WHAT THE TASK REQUIRES: Reproduce every line of the records below without changing a single character.

ENTRIES PROVIDED:
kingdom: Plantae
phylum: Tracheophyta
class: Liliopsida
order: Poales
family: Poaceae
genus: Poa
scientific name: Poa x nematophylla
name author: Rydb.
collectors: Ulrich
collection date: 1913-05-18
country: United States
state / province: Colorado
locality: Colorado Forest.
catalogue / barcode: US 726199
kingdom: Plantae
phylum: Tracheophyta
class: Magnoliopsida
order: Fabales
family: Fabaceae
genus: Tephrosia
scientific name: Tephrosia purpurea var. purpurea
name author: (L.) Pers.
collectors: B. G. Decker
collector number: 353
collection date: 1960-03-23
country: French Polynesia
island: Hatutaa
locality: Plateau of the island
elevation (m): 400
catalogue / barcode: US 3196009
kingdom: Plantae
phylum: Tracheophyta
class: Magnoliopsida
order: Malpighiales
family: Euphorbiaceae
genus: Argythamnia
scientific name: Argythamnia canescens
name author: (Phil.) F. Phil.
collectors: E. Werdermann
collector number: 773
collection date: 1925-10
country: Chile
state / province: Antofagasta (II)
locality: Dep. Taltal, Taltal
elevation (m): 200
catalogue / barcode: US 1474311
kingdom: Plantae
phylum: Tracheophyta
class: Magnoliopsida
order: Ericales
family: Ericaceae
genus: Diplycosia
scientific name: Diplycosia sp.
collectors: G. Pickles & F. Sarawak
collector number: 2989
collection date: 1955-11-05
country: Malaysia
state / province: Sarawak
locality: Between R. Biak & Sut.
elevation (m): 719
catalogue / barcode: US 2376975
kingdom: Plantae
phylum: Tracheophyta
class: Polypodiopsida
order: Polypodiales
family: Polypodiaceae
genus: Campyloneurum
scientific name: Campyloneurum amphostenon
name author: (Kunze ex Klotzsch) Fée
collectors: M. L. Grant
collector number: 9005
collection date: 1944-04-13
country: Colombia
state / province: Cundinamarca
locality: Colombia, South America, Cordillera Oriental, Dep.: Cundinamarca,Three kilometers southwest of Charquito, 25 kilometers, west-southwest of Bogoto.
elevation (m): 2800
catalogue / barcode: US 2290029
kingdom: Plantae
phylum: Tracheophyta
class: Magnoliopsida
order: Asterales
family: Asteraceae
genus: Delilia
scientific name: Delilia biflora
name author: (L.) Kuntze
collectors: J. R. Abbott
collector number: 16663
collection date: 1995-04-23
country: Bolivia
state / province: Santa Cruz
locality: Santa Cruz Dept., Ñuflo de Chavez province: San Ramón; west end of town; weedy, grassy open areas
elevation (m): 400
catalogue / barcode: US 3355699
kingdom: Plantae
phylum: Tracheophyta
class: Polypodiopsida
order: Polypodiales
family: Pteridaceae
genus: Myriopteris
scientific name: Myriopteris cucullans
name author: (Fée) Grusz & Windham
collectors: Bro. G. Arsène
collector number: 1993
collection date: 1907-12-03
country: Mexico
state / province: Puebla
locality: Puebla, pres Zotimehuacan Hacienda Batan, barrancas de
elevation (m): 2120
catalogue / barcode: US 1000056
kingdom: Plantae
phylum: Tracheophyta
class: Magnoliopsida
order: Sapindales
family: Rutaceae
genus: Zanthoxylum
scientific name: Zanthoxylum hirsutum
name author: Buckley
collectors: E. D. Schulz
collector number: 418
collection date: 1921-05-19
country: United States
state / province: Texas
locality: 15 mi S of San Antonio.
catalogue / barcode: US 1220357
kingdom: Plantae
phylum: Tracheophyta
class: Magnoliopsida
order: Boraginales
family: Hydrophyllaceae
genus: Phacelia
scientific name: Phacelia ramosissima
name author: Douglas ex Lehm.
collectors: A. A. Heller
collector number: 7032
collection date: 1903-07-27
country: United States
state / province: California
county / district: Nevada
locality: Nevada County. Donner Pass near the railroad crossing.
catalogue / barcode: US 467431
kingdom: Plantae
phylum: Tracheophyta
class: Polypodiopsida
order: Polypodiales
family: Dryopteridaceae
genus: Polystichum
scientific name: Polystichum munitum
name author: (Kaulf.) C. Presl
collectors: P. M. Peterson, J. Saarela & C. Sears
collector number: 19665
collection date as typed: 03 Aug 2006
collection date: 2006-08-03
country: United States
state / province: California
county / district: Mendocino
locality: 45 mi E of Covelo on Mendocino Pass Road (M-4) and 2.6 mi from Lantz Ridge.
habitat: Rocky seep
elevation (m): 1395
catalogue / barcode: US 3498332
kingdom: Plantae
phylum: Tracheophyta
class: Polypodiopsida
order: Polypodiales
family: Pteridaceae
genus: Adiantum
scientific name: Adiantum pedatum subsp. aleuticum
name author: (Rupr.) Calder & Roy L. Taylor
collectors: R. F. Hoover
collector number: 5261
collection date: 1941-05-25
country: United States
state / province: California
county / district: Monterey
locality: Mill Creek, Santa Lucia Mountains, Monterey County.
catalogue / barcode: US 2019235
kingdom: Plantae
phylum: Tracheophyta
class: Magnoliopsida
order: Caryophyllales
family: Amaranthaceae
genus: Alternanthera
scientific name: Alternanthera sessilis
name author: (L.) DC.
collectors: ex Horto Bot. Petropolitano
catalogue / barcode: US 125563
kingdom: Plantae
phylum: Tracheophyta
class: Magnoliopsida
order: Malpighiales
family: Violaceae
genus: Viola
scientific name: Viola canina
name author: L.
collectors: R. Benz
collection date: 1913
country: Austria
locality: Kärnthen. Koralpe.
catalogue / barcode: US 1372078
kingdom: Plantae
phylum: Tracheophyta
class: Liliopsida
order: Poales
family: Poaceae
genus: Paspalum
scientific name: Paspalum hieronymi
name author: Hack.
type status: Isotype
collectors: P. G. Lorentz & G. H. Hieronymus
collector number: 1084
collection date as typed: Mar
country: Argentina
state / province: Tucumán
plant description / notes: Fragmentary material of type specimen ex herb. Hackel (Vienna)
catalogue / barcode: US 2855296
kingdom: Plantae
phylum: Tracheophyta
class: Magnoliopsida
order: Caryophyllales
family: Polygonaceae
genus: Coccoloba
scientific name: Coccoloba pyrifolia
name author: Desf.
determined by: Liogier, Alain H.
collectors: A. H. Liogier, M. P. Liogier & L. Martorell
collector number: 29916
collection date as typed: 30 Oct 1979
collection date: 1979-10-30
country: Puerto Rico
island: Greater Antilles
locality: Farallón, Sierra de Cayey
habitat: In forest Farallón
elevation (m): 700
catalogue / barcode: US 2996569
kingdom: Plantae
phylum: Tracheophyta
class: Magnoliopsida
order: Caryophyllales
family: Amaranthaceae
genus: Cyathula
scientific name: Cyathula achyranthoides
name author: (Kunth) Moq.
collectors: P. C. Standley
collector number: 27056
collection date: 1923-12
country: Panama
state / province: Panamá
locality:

TASK OUTPUT:
kingdom: Plantae
phylum: Tracheophyta
class: Liliopsida
order: Poales
family: Poaceae
genus: Poa
scientific name: Poa x nematophylla
name author: Rydb.
collectors: Ulrich
collection date: 1913-05-18
country: United States
state / province: Colorado
locality: Colorado Forest.
catalogue / barcode: US 726199
kingdom: Plantae
phylum: Tracheophyta
class: Magnoliopsida
order: Fabales
family: Fabaceae
genus: Tephrosia
scientific name: Tephrosia purpurea var. purpurea
name author: (L.) Pers.
collectors: B. G. Decker
collector number: 353
collection date: 1960-03-23
country: French Polynesia
island: Hatutaa
locality: Plateau of the island
elevation (m): 400
catalogue / barcode: US 3196009
kingdom: Plantae
phylum: Tracheophyta
class: Magnoliopsida
order: Malpighiales
family: Euphorbiaceae
genus: Argythamnia
scientific name: Argythamnia canescens
name author: (Phil.) F. Phil.
collectors: E. Werdermann
collector number: 773
collection date: 1925-10
country: Chile
state / province: Antofagasta (II)
locality: Dep. Taltal, Taltal
elevation (m): 200
catalogue / barcode: US 1474311
kingdom: Plantae
phylum: Tracheophyta
class: Magnoliopsida
order: Ericales
family: Ericaceae
genus: Diplycosia
scientific name: Diplycosia sp.
collectors: G. Pickles & F. Sarawak
collector number: 2989
collection date: 1955-11-05
country: Malaysia
state / province: Sarawak
locality: Between R. Biak & Sut.
elevation (m): 719
catalogue / barcode: US 2376975
kingdom: Plantae
phylum: Tracheophyta
class: Polypodiopsida
order: Polypodiales
family: Polypodiaceae
genus: Campyloneurum
scientific name: Campyloneurum amphostenon
name author: (Kunze ex Klotzsch) Fée
collectors: M. L. Grant
collector number: 9005
collection date: 1944-04-13
country: Colombia
state / province: Cundinamarca
locality: Colombia, South America, Cordillera Oriental, Dep.: Cundinamarca,Three kilometers southwest of Charquito, 25 kilometers, west-southwest of Bogoto.
elevation (m): 2800
catalogue / barcode: US 2290029
kingdom: Plantae
phylum: Tracheophyta
class: Magnoliopsida
order: Asterales
family: Asteraceae
genus: Delilia
scientific name: Delilia biflora
name author: (L.) Kuntze
collectors: J. R. Abbott
collector number: 16663
collection date: 1995-04-23
country: Bolivia
state / province: Santa Cruz
locality: Santa Cruz Dept., Ñuflo de Chavez province: San Ramón; west end of town; weedy, grassy open areas
elevation (m): 400
catalogue / barcode: US 3355699
kingdom: Plantae
phylum: Tracheophyta
class: Polypodiopsida
order: Polypodiales
family: Pteridaceae
genus: Myriopteris
scientific name: Myriopteris cucullans
name author: (Fée) Grusz & Windham
collectors: Bro. G. Arsène
collector number: 1993
collection date: 1907-12-03
country: Mexico
state / province: Puebla
locality: Puebla, pres Zotimehuacan Hacienda Batan, barrancas de
elevation (m): 2120
catalogue / barcode: US 1000056
kingdom: Plantae
phylum: Tracheophyta
class: Magnoliopsida
order: Sapindales
family: Rutaceae
genus: Zanthoxylum
scientific name: Zanthoxylum hirsutum
name author: Buckley
collectors: E. D. Schulz
collector number: 418
collection date: 1921-05-19
country: United States
state / province: Texas
locality: 15 mi S of San Antonio.
catalogue / barcode: US 1220357
kingdom: Plantae
phylum: Tracheophyta
class: Magnoliopsida
order: Boraginales
family: Hydrophyllaceae
genus: Phacelia
scientific name: Phacelia ramosissima
name author: Douglas ex Lehm.
collectors: A. A. Heller
collector number: 7032
collection date: 1903-07-27
country: United States
state / province: California
county / district: Nevada
locality: Nevada County. Donner Pass near the railroad crossing.
catalogue / barcode: US 467431
kingdom: Plantae
phylum: Tracheophyta
class: Polypodiopsida
order: Polypodiales
family: Dryopteridaceae
genus: Polystichum
scientific name: Polystichum munitum
name author: (Kaulf.) C. Presl
collectors: P. M. Peterson, J. Saarela & C. Sears
collector number: 19665
collection date as typed: 03 Aug 2006
collection date: 2006-08-03
country: United States
state / province: California
county / district: Mendocino
locality: 45 mi E of Covelo on Mendocino Pass Road (M-4) and 2.6 mi from Lantz Ridge.
habitat: Rocky seep
elevation (m): 1395
catalogue / barcode: US 3498332
kingdom: Plantae
phylum: Tracheophyta
class: Polypodiopsida
order: Polypodiales
family: Pteridaceae
genus: Adiantum
scientific name: Adiantum pedatum subsp. aleuticum
name author: (Rupr.) Calder & Roy L. Taylor
collectors: R. F. Hoover
collector number: 5261
collection date: 1941-05-25
country: United States
state / province: California
county / district: Monterey
locality: Mill Creek, Santa Lucia Mountains, Monterey County.
catalogue / barcode: US 2019235
kingdom: Plantae
phylum: Tracheophyta
class: Magnoliopsida
order: Caryophyllales
family: Amaranthaceae
genus: Alternanthera
scientific name: Alternanthera sessilis
name author: (L.) DC.
collectors: ex Horto Bot. Petropolitano
catalogue / barcode: US 125563
kingdom: Plantae
phylum: Tracheophyta
class: Magnoliopsida
order: Malpighiales
family: Violaceae
genus: Viola
scientific name: Viola canina
name author: L.
collectors: R. Benz
collection date: 1913
country: Austria
locality: Kärnthen. Koralpe.
catalogue / barcode: US 1372078
kingdom: Plantae
phylum: Tracheophyta
class: Liliopsida
order: Poales
family: Poaceae
genus: Paspalum
scientific name: Paspalum hieronymi
name author: Hack.
type status: Isotype
collectors: P. G. Lorentz & G. H. Hieronymus
collector number: 1084
collection date as typed: Mar
country: Argentina
state / province: Tucumán
plant description / notes: Fragmentary material of type specimen ex herb. Hackel (Vienna)
catalogue / barcode: US 2855296
kingdom: Plantae
phylum: Tracheophyta
class: Magnoliopsida
order: Caryophyllales
family: Polygonaceae
genus: Coccoloba
scientific name: Coccoloba pyrifolia
name author: Desf.
determined by: Liogier, Alain H.
collectors: A. H. Liogier, M. P. Liogier & L. Martorell
collector number: 29916
collection date as typed: 30 Oct 1979
collection date: 1979-10-30
country: Puerto Rico
island: Greater Antilles
locality: Farallón, Sierra de Cayey
habitat: In forest Farallón
elevation (m): 700
catalogue / barcode: US 2996569
kingdom: Plantae
phylum: Tracheophyta
class: Magnoliopsida
order: Caryophyllales
family: Amaranthaceae
genus: Cyathula
scientific name: Cyathula achyranthoides
name author: (Kunth) Moq.
collectors: P. C. Standley
collector number: 27056
collection date: 1923-12
country: Panama
state / province: Panamá
locality:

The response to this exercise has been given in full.